Stinnes explains: ‘If there was just one foreign shareholder that owned 25 percent and lots of wider, smaller domestic shareholders, it’d be fair to say that the foreign shareholder had effective control of the company. At the same time, if the company was 40 percent UK-owned and the remaining 60 was shared between a wide foreign spread, then that might be an area for debate. We would have to convince the UK government that we had not ceased to be a UK airline. Of course, then we’d be in a vulnerable position. Fortunately, that’s never happened.’
Likewise, KLM has never had to take action but Klein-Roseboom explains that it has granted the government a put option it can exercise if ‘a substantial or majority part of KLM’s share capital would not demonstrably be Netherlands owned.’ Stinnes explains that British Airways’ board of directors can halt an increase in foreign ownership by threatening to stop registering shares.
Laid down in law
For other countries, percentage ownership comes first. Some states legislate to ensure this mathematical majority of domestic ownership. Hughes explains that her company’s IPO was swiftly followed by the Qantas Sale Act, limiting foreign ownership to 49 percent. Lufthansa’s Ralph Link says that the German government enacted similar legislation after Lufthansa was privatized while, under Canadian law, foreign ownership in Air Canada is limited to 25 per cent of outstanding shares.

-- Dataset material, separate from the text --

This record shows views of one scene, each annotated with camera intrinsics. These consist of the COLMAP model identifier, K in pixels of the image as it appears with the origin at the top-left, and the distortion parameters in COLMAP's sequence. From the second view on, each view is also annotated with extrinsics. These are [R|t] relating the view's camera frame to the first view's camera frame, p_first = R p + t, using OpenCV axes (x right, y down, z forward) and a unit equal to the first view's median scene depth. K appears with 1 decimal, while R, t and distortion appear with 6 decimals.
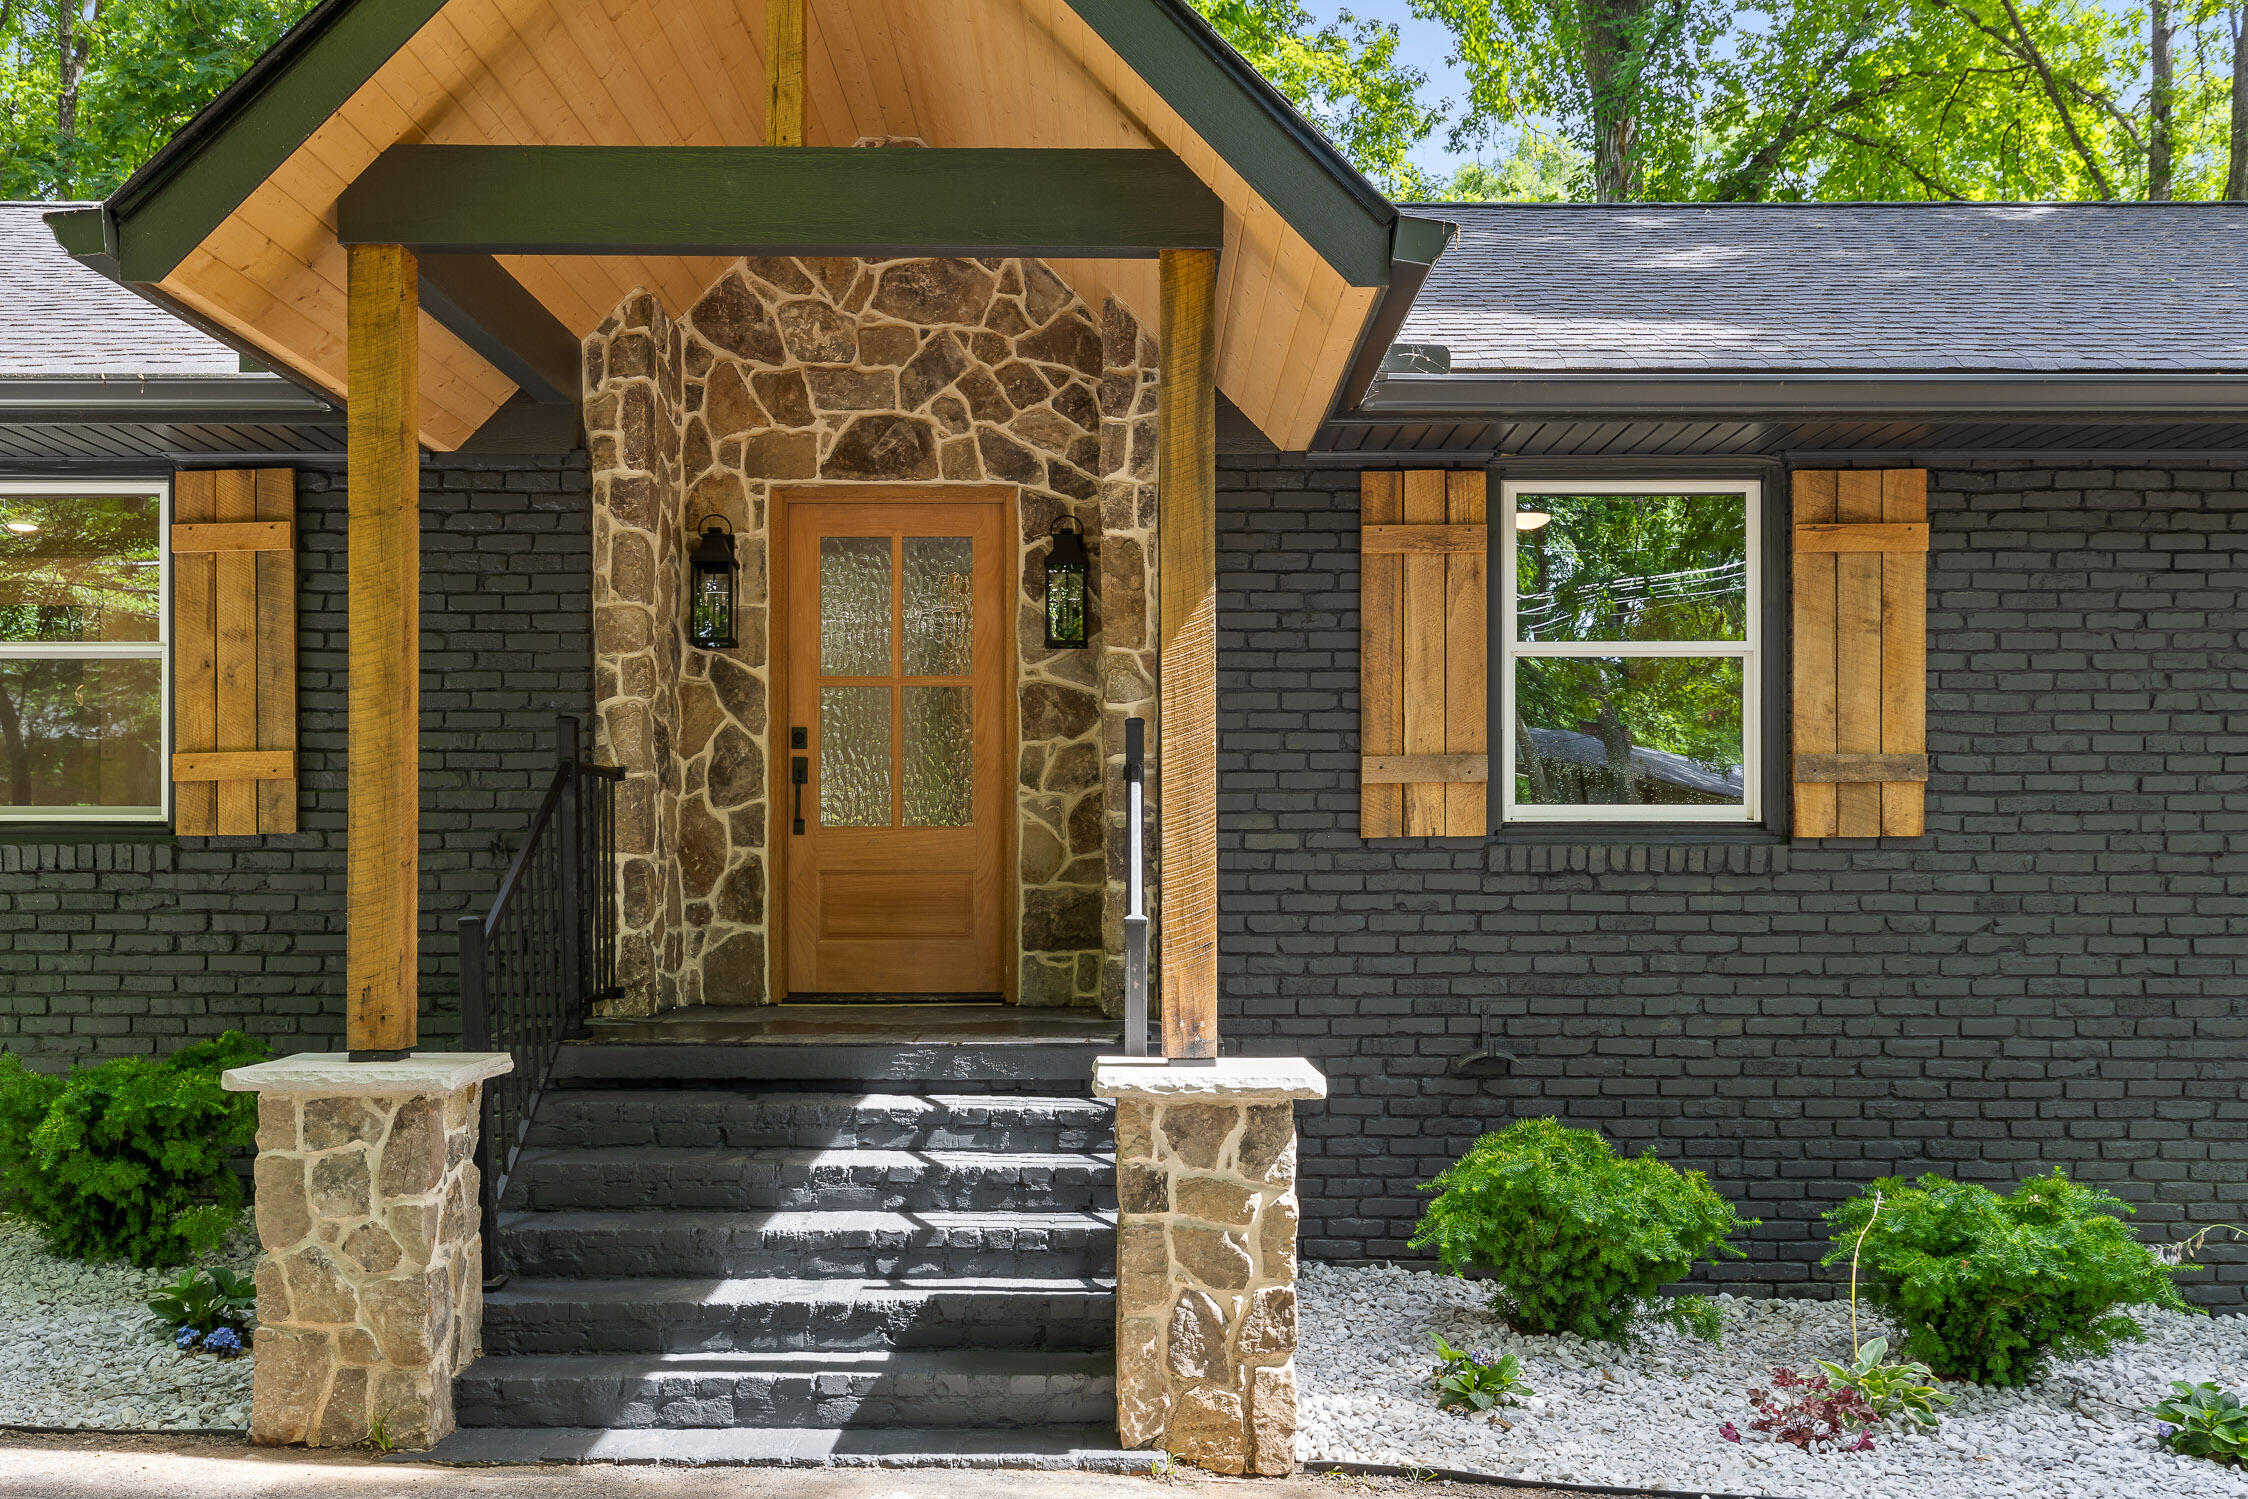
lens RADIAL K [[2295.0, 0, 1127.3], [0, 2295.0, 786.5], [0, 0, 1]] dist [0.014116, 0.005777]
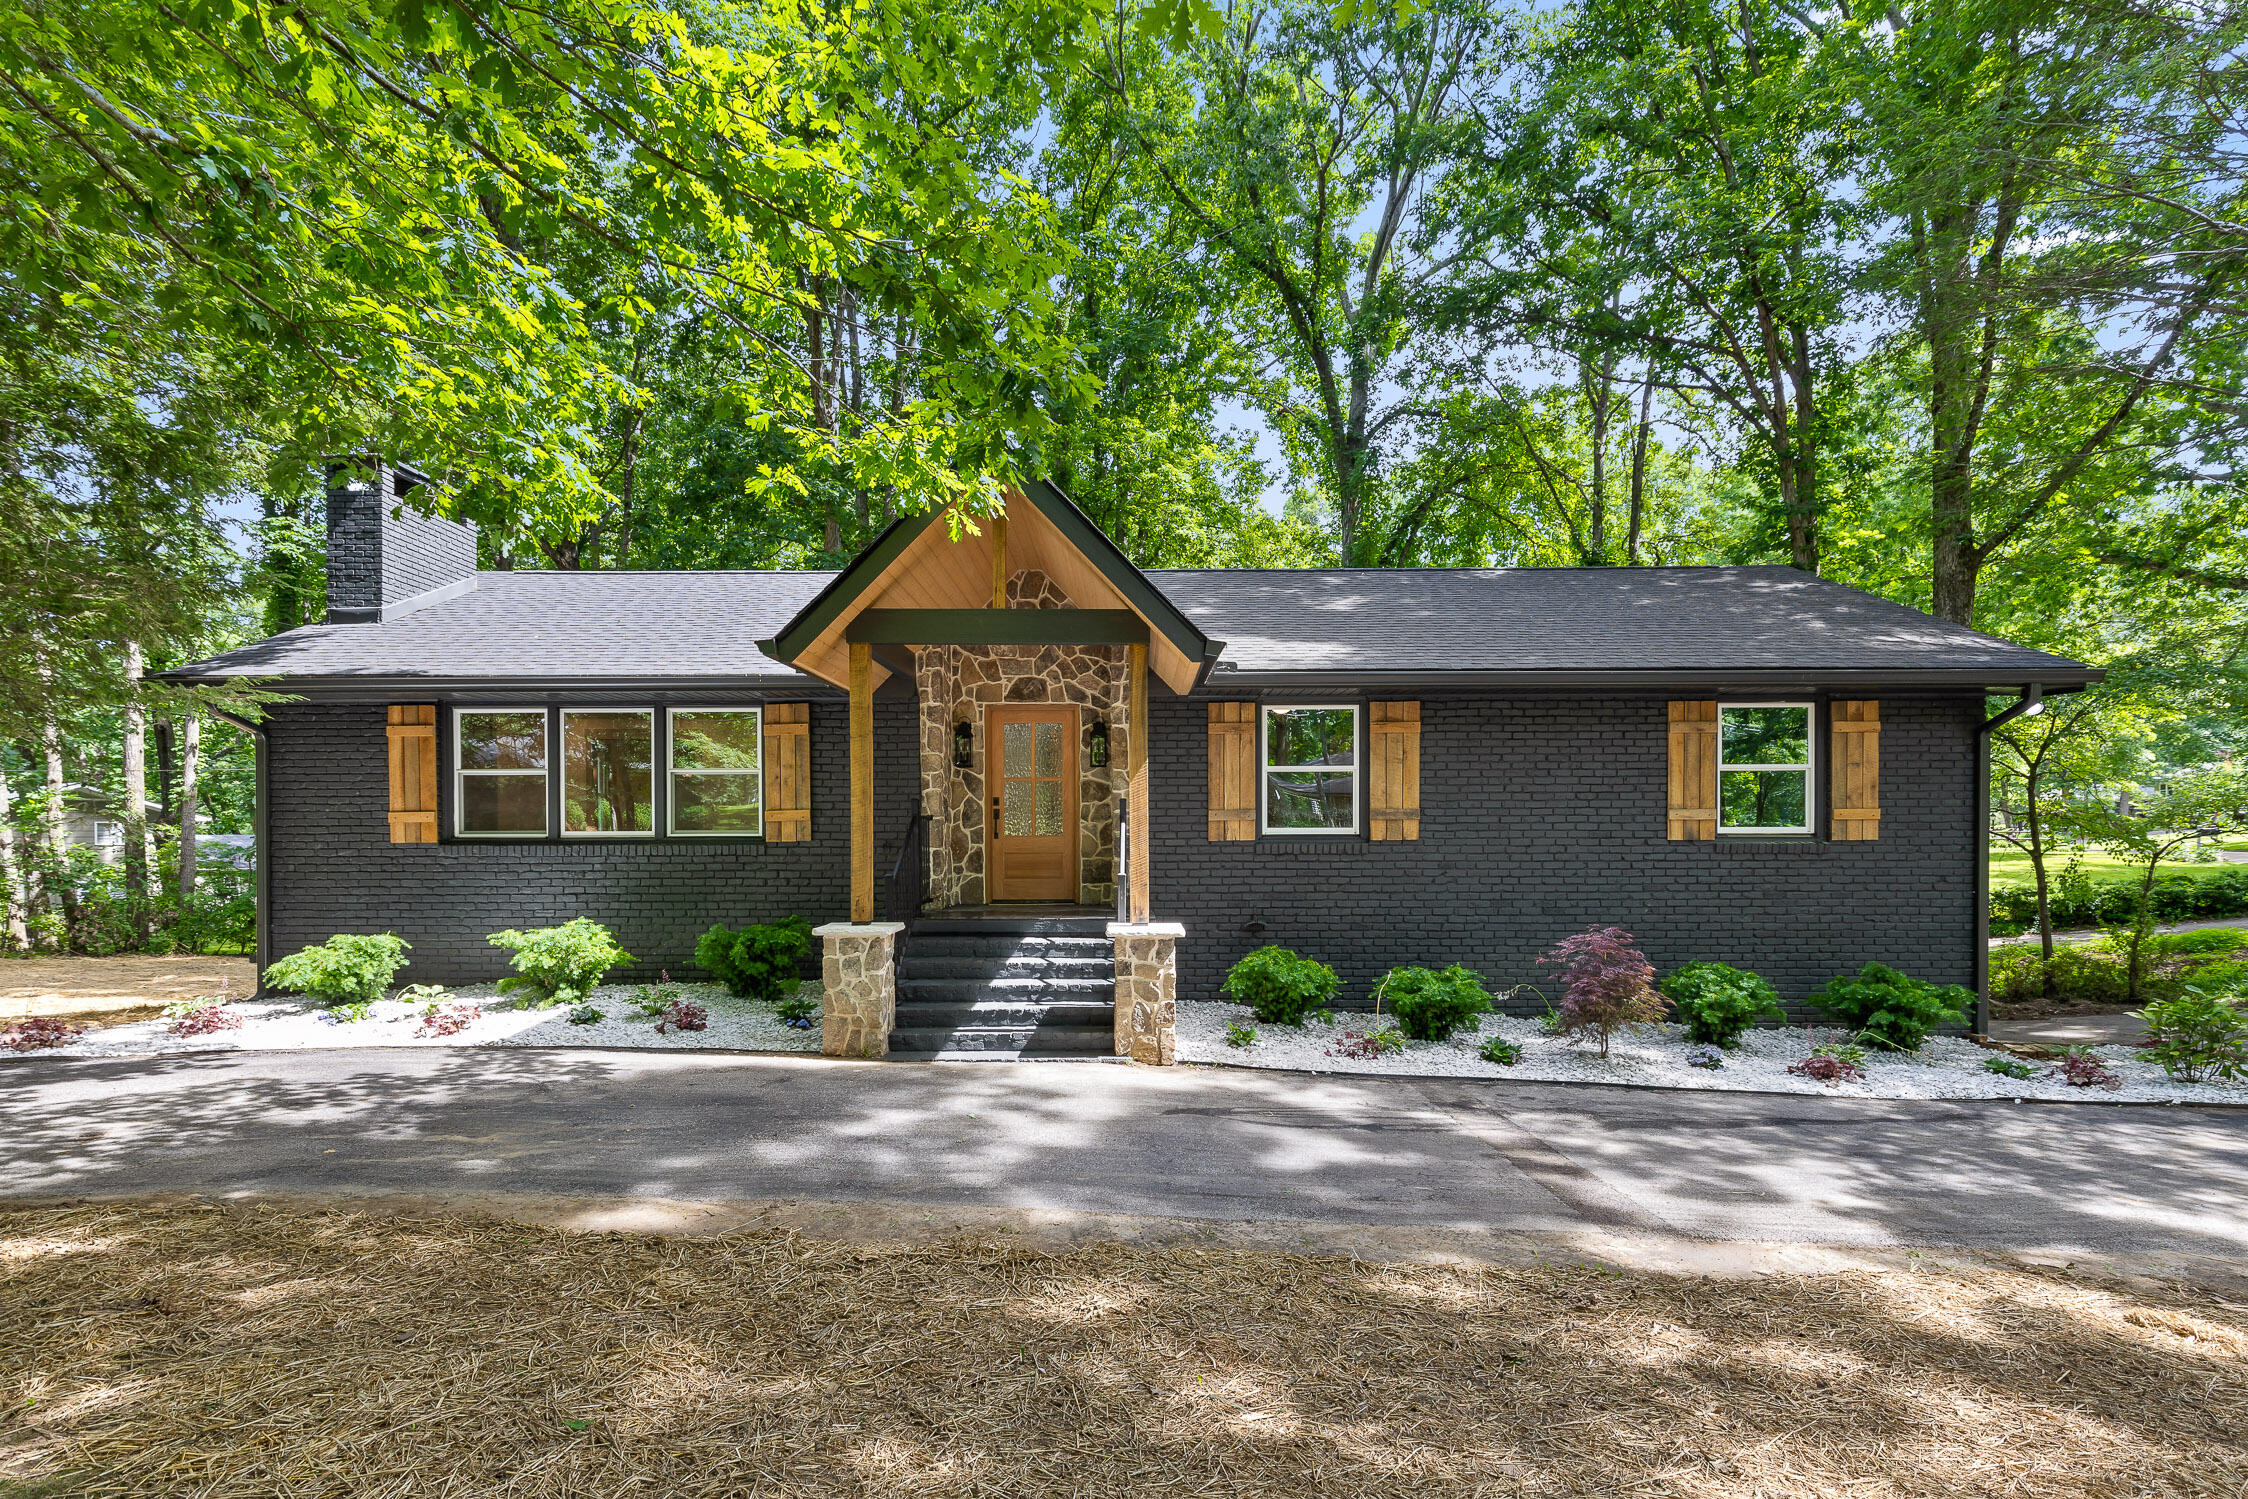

Qantas, then, has to be super-vigilant. ‘British Airways owns 25 percent of our shares so that leaves another 24 percent available to foreign investors,’ say Hughes. ‘We reconcile our foreign ownership every few weeks and if there is more than a 1 percent shift in the level of foreign ownership, we’d release that to the Australian Stock Exchange. If the figure moves to 49 percent, then people will receive notice of that. Thirty days later, if the figure is still above the threshold, we’ll release another notice. After 60 days, people may have to be divested of their shares – and the last on the register would be the first off it. But, generally, if people find out that it’s above 49 percent, that tends to dampen enthusiasm for the shares because, obviously, people don’t want to be divested.’
‘You’d just let people know about the situation,’ agrees Stinnes. ‘That tends to discourage them from investing in the first place.’
You might refer to it as a sort of anti-investor relations.